Interestingly, increased levels of IL-6 and D-dimer were more strongly associated with all-cause mortality than with heart-related death specifically, indicating that their detrimental effects likely extend beyond the cardiovascular system.
“These data, the researchers concluded, “suggest that HIV infection results in activation of coagulation and inflammatory pathways that may impact multiple organs.” They suggested that HIV viraemia may directly affect the vascular endothelium, or lining of the blood vessels, resulting in increased coagulation.
Calling these findings “very clinically relevant,” Dr Kuller added that the study raises the question of whether these biomarkers should be monitored in people with HIV on antiretroviral therapy.

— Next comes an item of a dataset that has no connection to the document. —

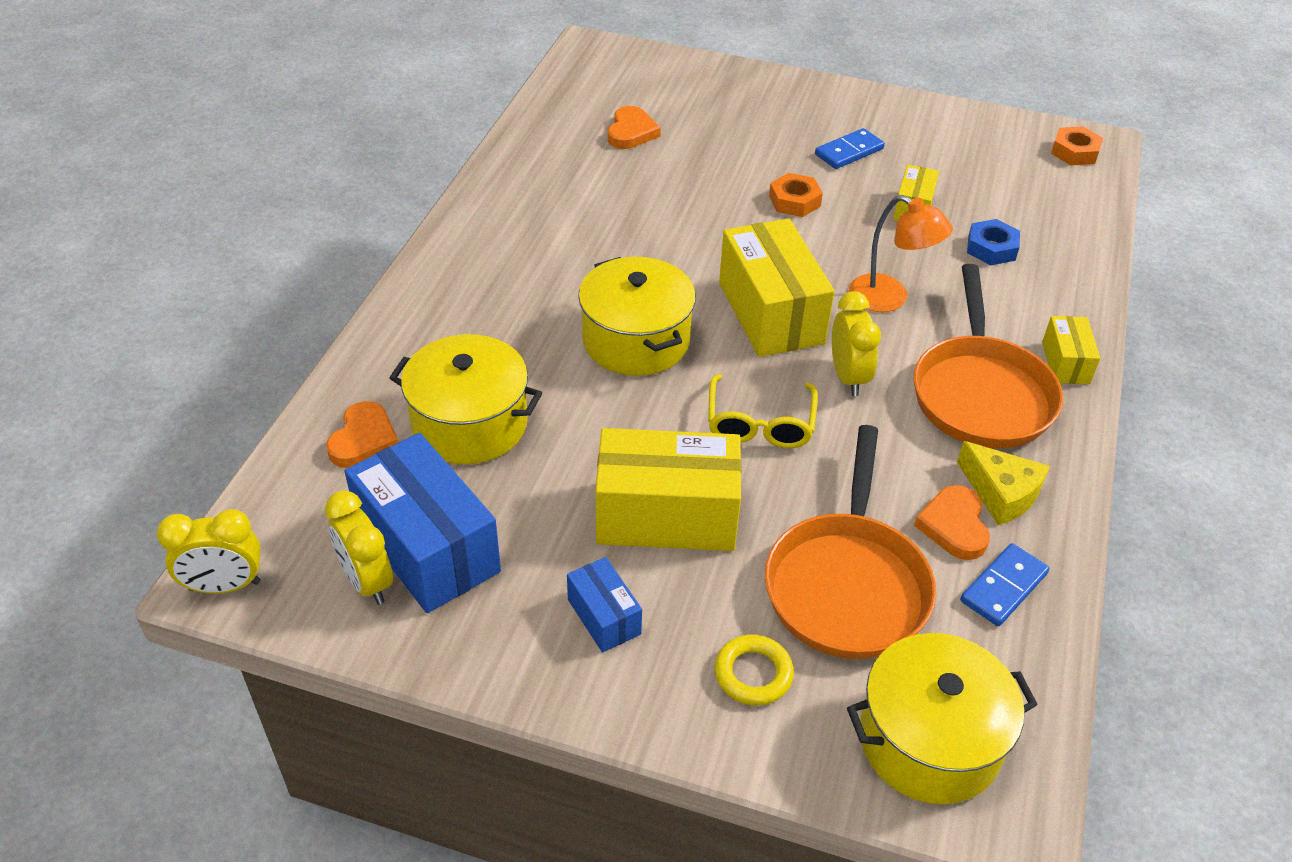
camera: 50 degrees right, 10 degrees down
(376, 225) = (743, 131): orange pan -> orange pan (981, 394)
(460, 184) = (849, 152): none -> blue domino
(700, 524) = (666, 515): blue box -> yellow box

STACCATO finds raised biomarkers for endothelial dysfunction during treatment interruption
Data from a much smaller CD4 cell-guided treatment interruption study, STACCATO, results of which have previously been reported here, added strength to the SMART team’s hypothesis.
Dr Alexandra Calmy of Geneva University Hospital in Switzerland presented data from a study that assessed measurements of endothelial dysfunction among participants in the STACCATO study.
Endothelial dysfunction refers to reduced flexibility in the lining of the blood vessels, and is an early indicator of hardening and narrowing of the arteries (atherosclerosis), one of the first detectable signs of cardiovascular disease.
In STACCATO, all participants were started on antiretroviral therapy for six months before randomisation to the structured treatment interruption or continuous therapy arms. The current analysis included 145 Thai participants (97 in the interruption arm and 48 in the continuous treatment arm).
Compared with the SMART study population, more STACCATO participants were women (62%), they had more advanced HIV disease with a lower average CD4 cell count, and had lower cardiovascular risk, with lower baseline lipid levels, less diabetes, and few smokers.
The investigators analysed blood samples collected before initiating antiretroviral therapy, at the time of randomisation, at week 12 (while patients who interrupted were off therapy), and (for the interrupters) three months after resuming therapy.
A variety of biomarkers were measured including markers of endothelial dysfunction (s-VCAM-1 and p-selectin), inflammatory markers (CRP, IL-6, IL-10, MCP-1, and MIP 1-alpha), and adipokines (leptin and adiponectin).
At 12 weeks after randomisation, changes in biomarkers differed in the continuous therapy arm and the treatment interruption arm. These differences were significant for three of the markers, MCP-1, MIP 1-alpha, and adiponectin.
Levels of MCP-1 and s-VCAM-1 increased after antiretroviral therapy was interrupted, followed by a slight but non-significant decrease after treatment resumed. IL-10 and adiponection fell during treatment interruption, but did not rise after patients went back on treatment. These biomarker changes were strongly associated with changes in HIV viral load. Interestingly, this study—unlike the SMART analysis—did not find a link between viral load and IL-6.
None of the participants in this STACCATO study population experienced cardiovascular events or heart-related death, so the researchers were unable to look for associations between the biomarkers and cardiovascular clinical outcomes.
Dr Calmy concluded that the research team observed significant differences in biomarkers of endothelial activation between individuals on treatment and those who had interrupted treatment, and that there was only incomplete reversal after restarting therapy.
These results may help explain findings from the SMART study reported on Monday showing that intermittent antiretroviral therapy interruption is associated with long-term consequences that persist after resuming treatment.